Is It Broken or Sprained? When to Seek Help
Stubbed toes, jammed fingers, and bumped shins are the stuff of everyday life, but once in a while we end up with an injury that we think might need medical attention. How do you know when to ask is this broken or sprained? Is a sprained ankle actually a fracture or when a stubbed toe is actually broken?
First, it’s important to understand what doctors mean when they talk about broken and fractured bones. Whenever the integrity of a bone is compromised, whether by a hairline crack or an all-out break, doctors call it a fracture, and the two terms can be used interchangeably.
If you’re not sure whether a bone is broken or sprained, think back to when the injury happened. The most obvious and immediate sign of a break is a snapping or grinding noise. Bones are strong, and big bones can make noise when they break suddenly, but small fractures aren’t as easy to recognize right off the bat. If you still aren’t sure whether you have a fracture or not, here are three signs to look out for—pain, swelling, and deformity.
It seems obvious that fractures would cause more pain than other types of injury, but that’s not always the case. Soft tissue can be injured too and can cause a great deal of pain. Sometimes people think that if it’s too painful to use a part of your body or put weight on it, then you’re dealing with a fracture, but that’s not true either. Sprains can be severe enough to keep you from normal activities, and sometimes you can even walk on a leg that is broken. So pain is a great sign that you’re injured, but it’s not the best indicator that you’ve broken something.

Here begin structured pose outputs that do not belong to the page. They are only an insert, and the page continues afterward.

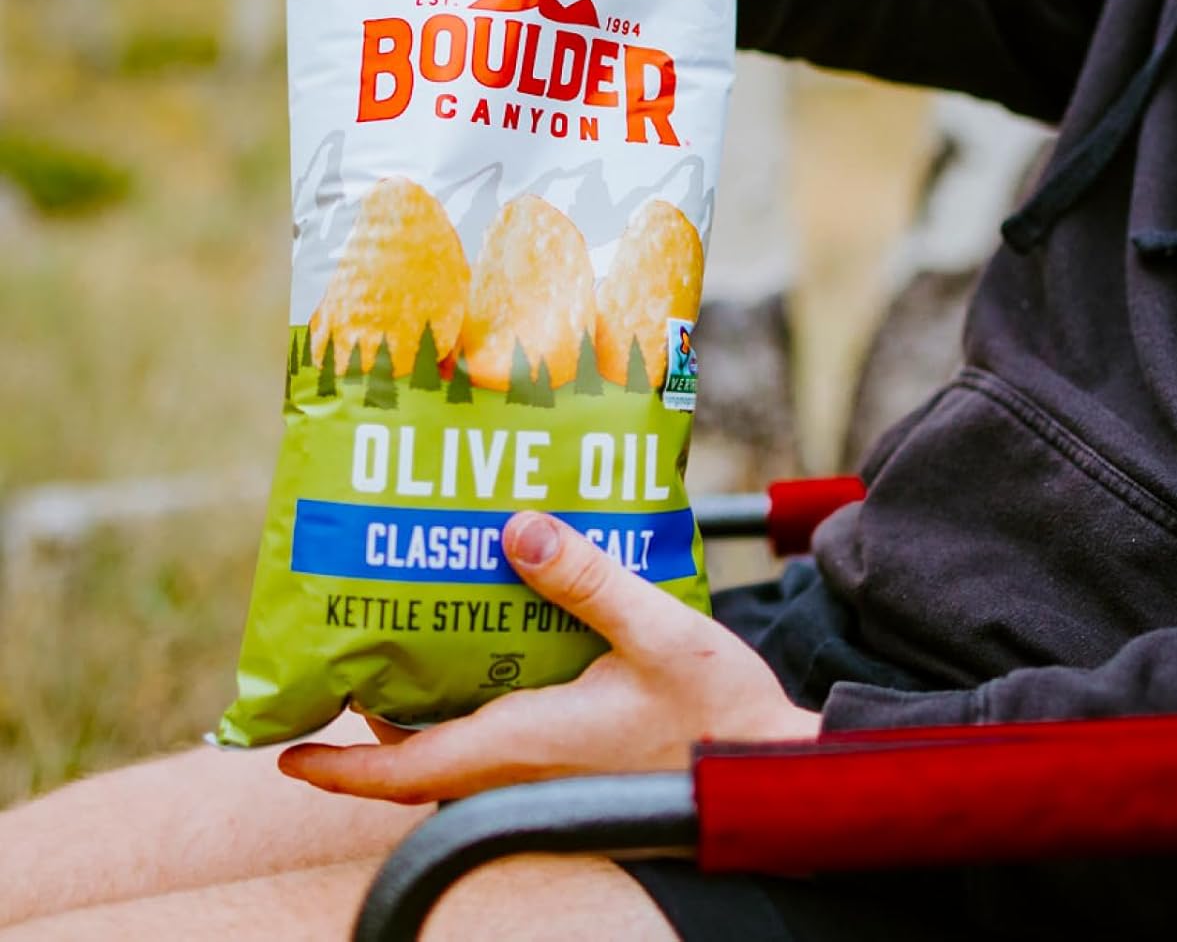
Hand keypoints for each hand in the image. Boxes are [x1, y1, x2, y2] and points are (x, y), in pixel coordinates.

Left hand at [277, 512, 819, 803]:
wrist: (769, 767)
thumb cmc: (716, 713)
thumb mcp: (656, 631)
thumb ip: (586, 579)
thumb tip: (515, 528)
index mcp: (526, 742)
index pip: (405, 771)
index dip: (336, 767)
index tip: (284, 753)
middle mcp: (525, 763)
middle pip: (419, 756)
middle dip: (371, 719)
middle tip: (350, 651)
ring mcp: (550, 766)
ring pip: (460, 747)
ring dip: (426, 705)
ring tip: (417, 628)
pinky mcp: (577, 756)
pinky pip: (503, 737)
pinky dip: (479, 698)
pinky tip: (504, 638)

However, if there’s a part of your body that simply isn’t functioning properly, regardless of your pain level, you should go to your doctor and make sure you aren’t dealing with a fracture. Sprains and soft tissue injuries usually don’t keep you from being able to perform simple tasks like opening and closing your hand or wiggling your toes.
Severe swelling can also indicate that a bone is fractured. While sprains can swell too, fractures usually swell more dramatically and will be accompanied by significant bruising and tenderness around the injured area.
Breaking Free From Stress Fractures
If the area around the injury doesn’t look normal—if, for example, a finger is bent in the wrong direction—you almost certainly have a fracture. In more extreme cases, you may actually see bone sticking out of the skin. Whenever bone is visible, you need to see a doctor immediately. This doesn’t always mean calling an ambulance, but you should have someone drive you to the ER.
What to Do if You Think You Might Have a Fracture
If it’s a hairline fracture, there may not be much a doctor can do other than give you instructions for the healing period, but it’s always a good idea to be evaluated by a professional when you think a bone might be damaged. Broken bones can cause serious infections and/or permanent deformity if not treated properly. You can make an appointment with your regular doctor if the injury isn’t obviously severe and if your pain is manageable. If you’re worried you might have a more serious fracture, you can have someone drive you to the ER. If no one is available to take you and you see deformity or see bone through the skin, you should call an ambulance, especially if the injury is to one of the long bones of the arms or legs. Injured fingers and toes should be evaluated for fractures, but injuries to those bones are usually less serious.
If you’re headed to the hospital with a serious injury, don’t eat or drink anything on the way. You may need to be put under general anesthesia while your bone is realigned, and there are risks associated with using general anesthesia when you have a full stomach. And, of course, if you suspect an injury to your back or neck, you should always call 911 rather than trying to get to the ER yourself. Paramedics are trained to evaluate your injury and safely move you without causing further damage if they suspect an injury to your spinal cord.
With proper treatment—usually realignment, immobilization, and rest—most fractures heal completely within 4-10 weeks.